We have also made measurements with bidirectional links and we noticed that current mode bidirectional links offer very small delays and small consumption of power compared to traditional voltage mode buffering scheme and in this because simulation showed that the performances are not even comparable, we did not actually compare these two on silicon.

(Refer Slide Time: 46:39)

| Parameters           | TT                                       | Measured | MMP  | % Match |  |  |
|----------------------|------------------------------------------|----------|------|---------|--|--|
|                      | Basic Device Parameters                  |          |      |         |  |  |
| Isatn(mA)            | 6.23                                     | 6.44     | 6.43 | 99.8    |  |  |
| Isatp(mA)            | 2.40                                     | 2.22     | 2.28 | 97.3    |  |  |
| V <sub>tn</sub> (mV) | 501                                      | 510      | 506  | 99.2    |  |  |
| $V_{tp}(mV)$         | 494                                      | 493      | 499  | 98.8    |  |  |
| Ioffn(pA)            | 75                                       | 170      | 120  | 82.4    |  |  |
| Ioffp(pA)            | 80                                       | 48       | 58   | 80.5    |  |  |
| Idan/Idap@ Vgs       | I <sub>ds</sub> – V <sub>gs</sub> points |          |      |         |  |  |
| Idsn@0.9 (μA)        | 66.6                                     | 65       | 66.4 | 97.85   |  |  |
| Idsp@0.9 (μA)        | 76.2                                     | 70       | 67.5 | 96.45   |  |  |
| Idsn@1.2 (μA)        | 154.4                                    | 150      | 145  | 96.67   |  |  |
| Idsp@1.2 (μA)        | 191                                      | 170      | 172  | 98.82   |  |  |
| Idsn@1.8 (μA)        | 347                                      | 330      | 317  | 96      |  |  |
| Idsn@1.8 (μA)        | 491                                      | 440      | 452  | 97.27   |  |  |

#### Simulation with Matched Model Parameters

We actually did an extraction of transistor parameters from some extra patterns that we had put on the chip.
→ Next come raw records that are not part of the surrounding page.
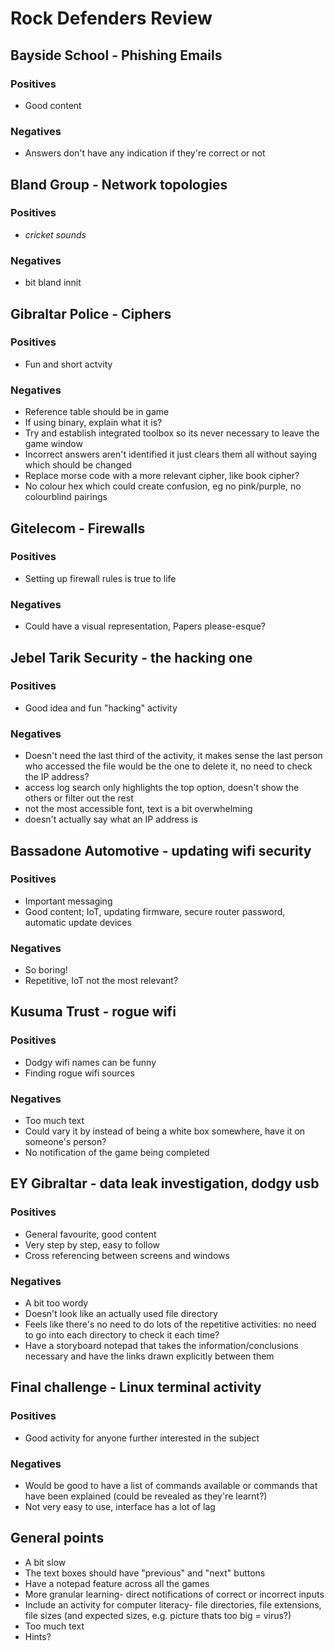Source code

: # Rock Defenders Review

## Bayside School - Phishing Emails

### Positives

- Good content

### Negatives

- Answers don't have any indication if they're correct or not

## Bland Group - Network topologies

### Positives

- *cricket sounds*

### Negatives

- bit bland innit

## Gibraltar Police - Ciphers

### Positives

- Fun and short actvity

### Negatives

- Reference table should be in game
- If using binary, explain what it is?
- Try and establish integrated toolbox so its never necessary to leave the game window
- Incorrect answers aren't identified it just clears them all without saying which should be changed
- Replace morse code with a more relevant cipher, like book cipher?
- No colour hex which could create confusion, eg no pink/purple, no colourblind pairings

## Gitelecom - Firewalls

### Positives

- Setting up firewall rules is true to life

### Negatives

- Could have a visual representation, Papers please-esque?

## Jebel Tarik Security - the hacking one

### Positives

- Good idea and fun "hacking" activity

### Negatives

- Doesn't need the last third of the activity, it makes sense the last person who accessed the file would be the one to delete it, no need to check the IP address?
- access log search only highlights the top option, doesn't show the others or filter out the rest
- not the most accessible font, text is a bit overwhelming
- doesn't actually say what an IP address is

## Bassadone Automotive - updating wifi security

### Positives

- Important messaging
- Good content; IoT, updating firmware, secure router password, automatic update devices

### Negatives

- So boring!
- Repetitive, IoT not the most relevant?

## Kusuma Trust - rogue wifi

### Positives

- Dodgy wifi names can be funny
- Finding rogue wifi sources

### Negatives

- Too much text
- Could vary it by instead of being a white box somewhere, have it on someone's person?
- No notification of the game being completed

## EY Gibraltar - data leak investigation, dodgy usb

### Positives

- General favourite, good content
- Very step by step, easy to follow
- Cross referencing between screens and windows

### Negatives

- A bit too wordy
- Doesn't look like an actually used file directory
- Feels like there's no need to do lots of the repetitive activities: no need to go into each directory to check it each time?
- Have a storyboard notepad that takes the information/conclusions necessary and have the links drawn explicitly between them

## Final challenge - Linux terminal activity

### Positives

- Good activity for anyone further interested in the subject

### Negatives

- Would be good to have a list of commands available or commands that have been explained (could be revealed as they're learnt?)
- Not very easy to use, interface has a lot of lag

## General points

- A bit slow
- The text boxes should have "previous" and "next" buttons
- Have a notepad feature across all the games
- More granular learning- direct notifications of correct or incorrect inputs
- Include an activity for computer literacy- file directories, file extensions, file sizes (and expected sizes, e.g. picture thats too big = virus?)
- Too much text
- Hints?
# (Refer Slide Time: 46:44)



And then we can show that if we use the transistor parameters which occurred on the exact run on which we have made measurements.

(Refer Slide Time: 46:53)



Then, we can reproduce the results that we measure. So in conclusion, we can say that global interconnects form a major bottleneck for performance of a digital system at scaled-down technology. Use of current mode signalling is promising to remove this bottleneck through simulation circuit fabrication and actual measurements on silicon. We have demonstrated that current mode signalling has overwhelming advantages over the currently used voltage mode buffer insertion schemes.
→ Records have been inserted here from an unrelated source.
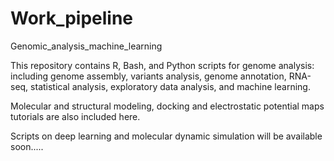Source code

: # Work_pipeline
Genomic_analysis_machine_learning

This repository contains R, Bash, and Python scripts for genome analysis:  including genome assembly, variants analysis, genome annotation, RNA-seq, statistical analysis, exploratory data analysis, and machine learning.

Molecular and structural modeling, docking and electrostatic potential maps tutorials are also included here.

Scripts on deep learning and molecular dynamic simulation will be available soon.....


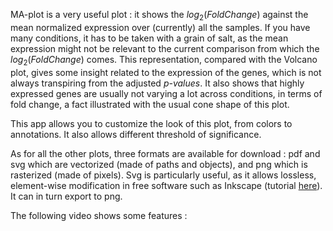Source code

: MA-plot is a very useful plot : it shows the $log_{2}(FoldChange)$ against the mean normalized expression over (currently) all the samples. If you have many conditions, it has to be taken with a grain of salt, as the mean expression might not be relevant to the current comparison from which the $log_{2}(FoldChange)$ comes.
This representation, compared with the Volcano plot, gives some insight related to the expression of the genes, which is not always transpiring from the adjusted *p-values*. It also shows that highly expressed genes are usually not varying a lot across conditions, in terms of fold change, a fact illustrated with the usual cone shape of this plot.

This app allows you to customize the look of this plot, from colors to annotations. It also allows different threshold of significance.

As for all the other plots, three formats are available for download : pdf and svg which are vectorized (made of paths and objects), and png which is rasterized (made of pixels). Svg is particularly useful, as it allows lossless, element-wise modification in free software such as Inkscape (tutorial [here](https://inkscape.org/learn/tutorials/)). It can in turn export to png.

The following video shows some features :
We have demonstrated that the particular configurations suggested by us for a current mode scheme is superior even to other current mode scheme at this particular configuration has apart from a fixed width overdriving pulse. A biasing scheme which controls the amount of current dumped by the overdriving in a process independent and variation independent way. Our scheme is robust with respect to batch to batch parameter variations and to on-chip parametric variation.

And therefore it is a practical option for use in modern systems for implementing both unidirectional and bidirectional data links. With this we bring this discussion on current mode and voltage aware data links to an end. So, essentially what it means is that the interconnect wires which are not even considered important earlier have become performance limiters and very careful design has to be done.
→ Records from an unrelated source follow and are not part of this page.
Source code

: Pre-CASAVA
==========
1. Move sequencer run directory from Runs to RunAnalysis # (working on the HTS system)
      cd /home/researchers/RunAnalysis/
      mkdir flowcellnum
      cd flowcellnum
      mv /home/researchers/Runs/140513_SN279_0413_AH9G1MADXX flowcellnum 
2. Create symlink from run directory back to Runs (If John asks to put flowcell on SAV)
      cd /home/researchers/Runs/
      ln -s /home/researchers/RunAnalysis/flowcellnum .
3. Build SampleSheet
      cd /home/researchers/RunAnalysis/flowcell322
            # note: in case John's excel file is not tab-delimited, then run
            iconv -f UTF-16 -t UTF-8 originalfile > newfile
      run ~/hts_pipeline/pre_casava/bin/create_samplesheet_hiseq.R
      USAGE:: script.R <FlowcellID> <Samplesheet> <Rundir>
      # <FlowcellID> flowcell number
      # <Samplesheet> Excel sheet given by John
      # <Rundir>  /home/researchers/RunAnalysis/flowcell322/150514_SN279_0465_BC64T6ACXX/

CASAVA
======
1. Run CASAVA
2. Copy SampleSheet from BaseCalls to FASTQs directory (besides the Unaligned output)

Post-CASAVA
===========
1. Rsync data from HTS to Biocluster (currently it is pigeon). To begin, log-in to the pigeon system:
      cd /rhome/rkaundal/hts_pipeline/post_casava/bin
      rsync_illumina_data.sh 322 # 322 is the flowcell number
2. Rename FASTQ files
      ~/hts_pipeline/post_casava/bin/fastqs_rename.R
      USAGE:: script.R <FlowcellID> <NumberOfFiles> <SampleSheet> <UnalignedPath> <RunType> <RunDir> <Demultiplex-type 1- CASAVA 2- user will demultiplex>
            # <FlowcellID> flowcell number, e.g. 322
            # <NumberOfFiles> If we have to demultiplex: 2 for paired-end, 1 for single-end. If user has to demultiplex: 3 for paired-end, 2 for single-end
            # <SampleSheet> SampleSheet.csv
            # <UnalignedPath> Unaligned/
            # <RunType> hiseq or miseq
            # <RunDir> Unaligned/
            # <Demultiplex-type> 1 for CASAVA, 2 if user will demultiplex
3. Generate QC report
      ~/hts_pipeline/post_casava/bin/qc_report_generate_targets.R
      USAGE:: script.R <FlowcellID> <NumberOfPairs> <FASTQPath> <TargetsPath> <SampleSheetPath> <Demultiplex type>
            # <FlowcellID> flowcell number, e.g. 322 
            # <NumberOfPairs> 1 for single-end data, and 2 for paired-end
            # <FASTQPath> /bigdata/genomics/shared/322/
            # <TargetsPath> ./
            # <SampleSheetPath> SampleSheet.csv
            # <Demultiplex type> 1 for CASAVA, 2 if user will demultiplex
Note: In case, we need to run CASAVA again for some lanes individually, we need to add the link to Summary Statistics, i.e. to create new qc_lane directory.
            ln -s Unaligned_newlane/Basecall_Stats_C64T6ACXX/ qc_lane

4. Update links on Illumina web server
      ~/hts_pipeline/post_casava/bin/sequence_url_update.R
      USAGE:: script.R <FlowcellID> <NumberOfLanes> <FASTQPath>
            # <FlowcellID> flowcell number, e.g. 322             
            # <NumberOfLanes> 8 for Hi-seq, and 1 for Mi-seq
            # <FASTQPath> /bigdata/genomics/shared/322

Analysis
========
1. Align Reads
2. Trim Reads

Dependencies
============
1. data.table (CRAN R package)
The widely used methods are running out of power now and fortunately new schemes which combine mixed signal design with VLSI design which can give interconnect aware design and they can continue to boost the performance of integrated circuits, as we scale down the dimensions at least for the foreseeable future and it is the use of these techniques which will result in interconnect aware designs of tomorrow.

We will bring a discussion of interconnect aware design to a close with this lecture.